Repeat exactly, and only, the lines of the entries below from the one with "X67945000Y-96520000D01*" through the one with "X48768000Y-100584000D02*", both ends included.

(Dataset excerpts)
'''

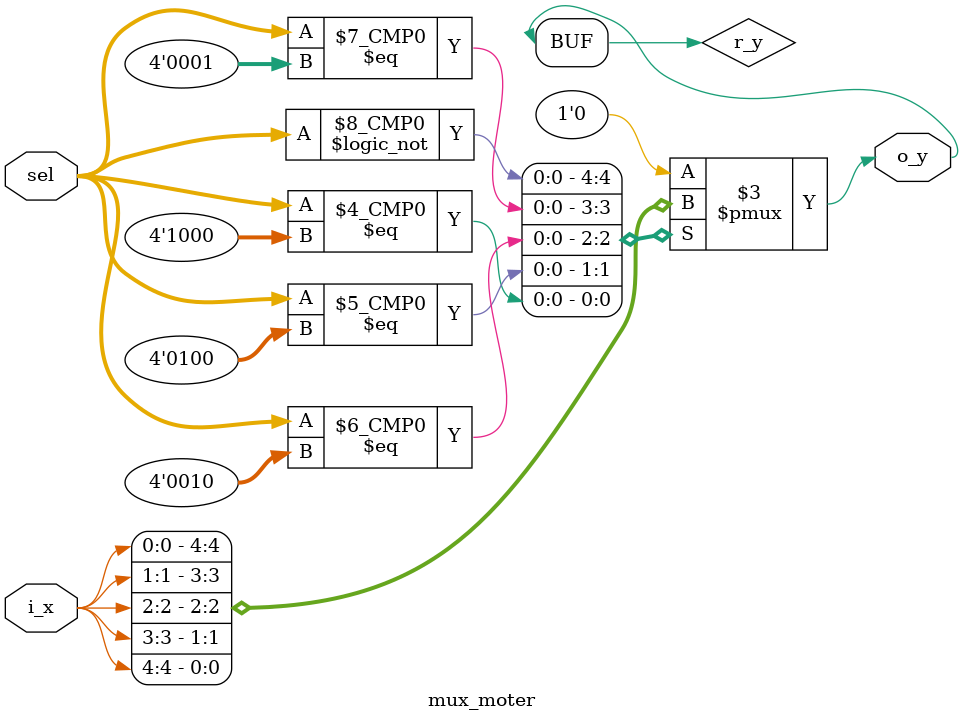
<source format=v>
`timescale 1ns / 1ps

module mux_moter(
    input [4:0] i_x,
    input [3:0] sel,
    output o_y
    );

    reg r_y;
    assign o_y = r_y;

    always @(*) begin
        case (sel)
            4'b0000 : r_y <= i_x[0];
            4'b0001 : r_y <= i_x[1];
            4'b0010 : r_y <= i_x[2];
            4'b0100 : r_y <= i_x[3];
            4'b1000 : r_y <= i_x[4];
            default: r_y <= 1'b0;
        endcase
    end
endmodule

</source>
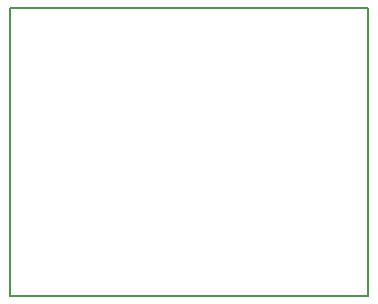
<source format=gm1>
G04 MADE WITH FRITZING*
G04 WWW.FRITZING.ORG*
G04 DOUBLE SIDED*
G04 HOLES PLATED*
G04 CONTOUR ON CENTER OF CONTOUR VECTOR*
%ASAXBY*%
%FSLAX23Y23*%
%MOIN*%
%OFA0B0*%
%SFA1.0B1.0*%
%ADD10R,1.200790X0.966382*%
%ADD11C,0.008000*%
%ADD10C,0.008*%
%LNCONTOUR*%
G90*
G70*
G54D10*
G54D11*
X4Y962D02*
X1197Y962D01*
X1197Y4D01*
X4Y4D01*
X4Y962D01*
D02*
G04 End of contour*
M02*
</source>
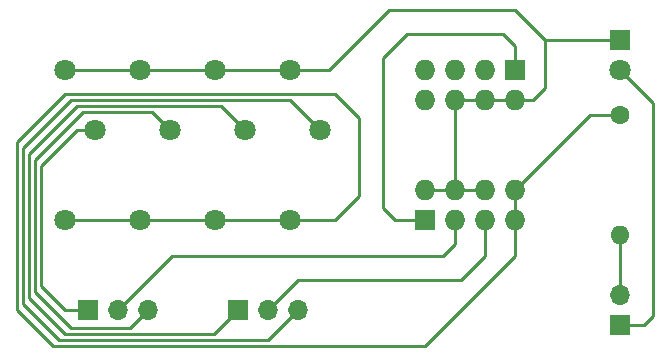
<source format=gbr>
G04 #@! TF.GenerationSoftware,KiCad,Pcbnew,5.1.5*
G04 #@! TF.CreationDate,2020-02-05T11:08:59+00:00*
G04 #@! TF.ProjectId,BSPD_Tester,42535044-5f54-4657-9374-65722e6b6963,rev?*
G04 #@! TF.SameCoordinates,Original*
G04 #@! TF.FileFunction,Copper,L2,Bot*
G04 #@! TF.FilePolarity,Positive*
%FSLAX46Y46*%
G04 Gerber Fmt 4.6, Leading zero omitted, Abs format (unit mm)*
G04 Created by KiCad (PCBNEW 5.1.5) date 2020-02-05 11:08:59*
%MOMM*%
%LPD*%
G04 APERTURE LIST*
%ADD10O,1.700000X1.700000*%
%ADD11R,1.700000X1.700000*%
%ADD12O,1.600000X1.600000*%
%ADD13C,1.600000*%
%ADD14C,1.800000*%
%ADD15R,1.800000X1.800000*%
%ADD16O,1.727200X1.727200*%
%ADD17R,1.727200X1.727200*%
%ADD18C,0.254000*%
G04 APERTURE END LIST*
D10*
X95250000Y-97790000D03*
D11*
X95250000Y-100330000D03*
D12*
X95250000Y-92710000D03*
D13*
X95250000Y-82550000D03*
D14*
X95250000Y-78740000D03*
D15*
X95250000Y-76200000D03*
D14*
X67310000Y-78740000D03*
X69850000Y-83820000D03*
X67310000Y-91440000D03*
X60960000Y-78740000D03*
X63500000Y-83820000D03*
X60960000Y-91440000D03*
X54610000Y-78740000D03*
X57150000Y-83820000D03*
X54610000Y-91440000D03*
X48260000Y-78740000D03*
X50800000Y-83820000D03*
X48260000Y-91440000D03*
D16*
X78740000Y-81280000D03*
X78740000Y-78740000D03*
X81280000Y-81280000D03*
X81280000Y-78740000D03*
X83820000Y-81280000D03*
X83820000Y-78740000D03*
X86360000Y-81280000D03*
D17*
X86360000Y-78740000D03*
D10*
X67945000Y-99060000D03*
X65405000Y-99060000D03*
D11*
X62865000Y-99060000D03*
D10*
X55245000Y-99060000D03*
X52705000Y-99060000D03*
D11*
X50165000Y-99060000D03*
D16*
X86360000Y-88900000D03*
X86360000Y-91440000D03*
X83820000Y-88900000D03*
X83820000Y-91440000D03*
X81280000Y-88900000D03*
X81280000Y-91440000D03*
X78740000Y-88900000D03*
D17*
X78740000Y-91440000D03*
D18*
X48260000Y-91440000D02*
X54610000Y-91440000D01*
X54610000Y-91440000D02*
X60960000Y-91440000D01*
X60960000Y-91440000D02*
X67310000Y-91440000D01*
X86360000Y-88900000D02*
X86360000Y-91440000D01*
X92710000Y-82550000D02*
X86360000Y-88900000D01*
X95250000Y-82550000D02*
X92710000Y-82550000D01*
X73152000Y-82804000D02*
X73152000Y-89408000D01*
X71120000Y-91440000D02*
X67310000Y-91440000D01*
X48260000Y-80772000D02*
X71120000Y-80772000D01*
X44196000Y-84836000D02*
X48260000Y-80772000D01*
X71120000Y-80772000D02*
X73152000Y-82804000D01*
X44196000Y-99060000D02*
X44196000Y-84836000D01*
X73152000Y-89408000D02*
X71120000Y-91440000D01*
X47244000Y-102108000D02*
X44196000Y-99060000D01*
X86360000Y-94488000D02*
X78740000Y-102108000D01*
X78740000Y-102108000D02*
X47244000Y-102108000D01*
X86360000Y-91440000D02*
X86360000Y-94488000D01*
X67310000Y-78740000D02*
X60960000Y-78740000D01*
X60960000Y-78740000D02*
X54610000Y-78740000D01*
X54610000Y-78740000D02*
X48260000Y-78740000D01*
X87884000Y-81280000D02*
X86360000Y-81280000D01*
X88900000Y-80264000D02*
X87884000Y-81280000D01*
X81280000Y-88900000D02*
X81280000Y-81280000D01*
X78740000Y-88900000D02*
X81280000Y-88900000D01*
X81280000Y-88900000D02*
X83820000Y-88900000D01*
X86360000Y-81280000D02*
X83820000Y-81280000D01*
X83820000Y-81280000D02*
X81280000Y-81280000D01*
X95250000Y-76200000D02*
X88900000Y-76200000D01*
X88900000Y-76200000D02*
X88900000Y-80264000D01*
X70612000Y-78740000D02*
X75692000Y-73660000D01*
X67310000Y-78740000D02*
X70612000Y-78740000D01*
X75692000Y-73660000D02*
X86360000Y-73660000D01*
X86360000Y-73660000D02*
X88900000Y-76200000D01*
X67945000Y-96520000D02*
X65405000Y-99060000D01*
X83820000Y-91440000D02*
X83820000Y-94488000D01*
X81788000Y-96520000D02*
X67945000Y-96520000D01*
X83820000Y-94488000D02*
X81788000Y-96520000D01*
X80264000Y-94488000D02*
X57277000Y-94488000D01*
X57277000Y-94488000D02*
X52705000Y-99060000D01*
X81280000Y-91440000D02*
X81280000Y-93472000D01*
X81280000Y-93472000D02*
X80264000Y-94488000D01*
X76200000Y-91440000D02*
X75184000Y-90424000D01*
X78740000Y-91440000D02*
X76200000Y-91440000D01*
X75184000Y-90424000D02*
X75184000Y-77724000D01*
X86360000Y-76708000D02*
X86360000Y-78740000D01*
X85344000Y-75692000D02*
X86360000Y-76708000D01*
X77216000Y-75692000D02*
X85344000Y-75692000D01*
X75184000Y-77724000D02*
X77216000Y-75692000D01*
X49784000Y-82296000D02*
X45720000Y-86360000D01*
X45720000Y-86360000D02*
X45720000Y-97536000D01*
X45720000Y-97536000D02*
X48768000Y-100584000D01*
X53721000Y-100584000D02*
X55245000Y-99060000D01*
X48768000Y-100584000D02*
X53721000Y-100584000D01*
X55626000Y-82296000D02*
X57150000Y-83820000D01*
X49784000Y-82296000D02*
X55626000Y-82296000D01*
X50165000Y-99060000D02*
X50165000Y-98933000D01*
X48260000Y-99060000D02*
X50165000Y-99060000D01*
X46228000Y-97028000D02*
X48260000Y-99060000D01*
X46228000Y-86868000D02*
X46228000Y-97028000D01*
X50800000Y-83820000D02*
X49276000Y-83820000D01*
X49276000Y-83820000D02*
X46228000Y-86868000D01*
X67310000Y-81280000D02*
X69850000Y-83820000D01*
X67310000Y-81280000D02*
X48768000Y-81280000D01*
X48768000Y-81280000D02*
X44704000Y-85344000D01*
X44704000Y-85344000D02*
X44704000Y-98552000D01*
X44704000Y-98552000D02*
X47752000Y-101600000D01*
X65405000Y-101600000D02*
X67945000Y-99060000D01*
X47752000Y-101600000D02*
X65405000Y-101600000D01*
X61468000Y-81788000D02*
X49276000Y-81788000D01*
X63500000Y-83820000D02*
X61468000Y-81788000D01*
X60833000Y-101092000D02*
X62865000Y-99060000D01*
X45212000Y-85852000D02*
X45212000Y-98044000D01*
X49276000Y-81788000D02*
X45212000Y-85852000D01*
X48260000Y-101092000D02*
X60833000Y-101092000D01*
X45212000Y-98044000D02*
X48260000Y-101092000D01*
X98044000Y-99568000D02*
X98044000Y-81534000D01*
X95250000Y-100330000D02*
X97282000Y-100330000D01*
X98044000Y-81534000D02*
X95250000Y-78740000D01*
X97282000Y-100330000D02*
X98044000Y-99568000D01*
X95250000Y-97790000D02*
X95250000Y-92710000D01*
M02*

</source>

'''

Solved problem >>
X67945000Y-96520000D01*
X83820000Y-94488000D02*
X81788000Y-96520000D01*
X80264000Y-94488000D02*
X57277000Y-94488000D01*
X57277000Y-94488000D02*
X52705000Y-99060000D01*
X81280000Y-91440000D02*
X81280000Y-93472000D01*
X81280000Y-93472000D02*
X80264000Y-94488000D01*
X76200000Y-91440000D02*
X75184000Y-90424000D01*
X78740000Y-91440000D02*
X76200000Y-91440000D01*
X75184000Y-90424000D02*
X75184000Y-77724000D01*
X86360000Y-76708000D02*
X86360000Y-78740000D01*
X85344000Y-75692000D02*
X86360000Y-76708000D01*
X77216000Y-75692000D02*
X85344000Y-75692000D01*
X75184000Y-77724000D02*
X77216000Y-75692000D01*
X49784000Y-82296000D02*
X45720000Y-86360000D01*
X45720000Y-86360000D02*
X45720000Y-97536000D01*
X45720000Y-97536000D02*
X48768000Y-100584000D01*
X53721000Y-100584000D02*
X55245000Y-99060000D01*
X48768000Y-100584000D02*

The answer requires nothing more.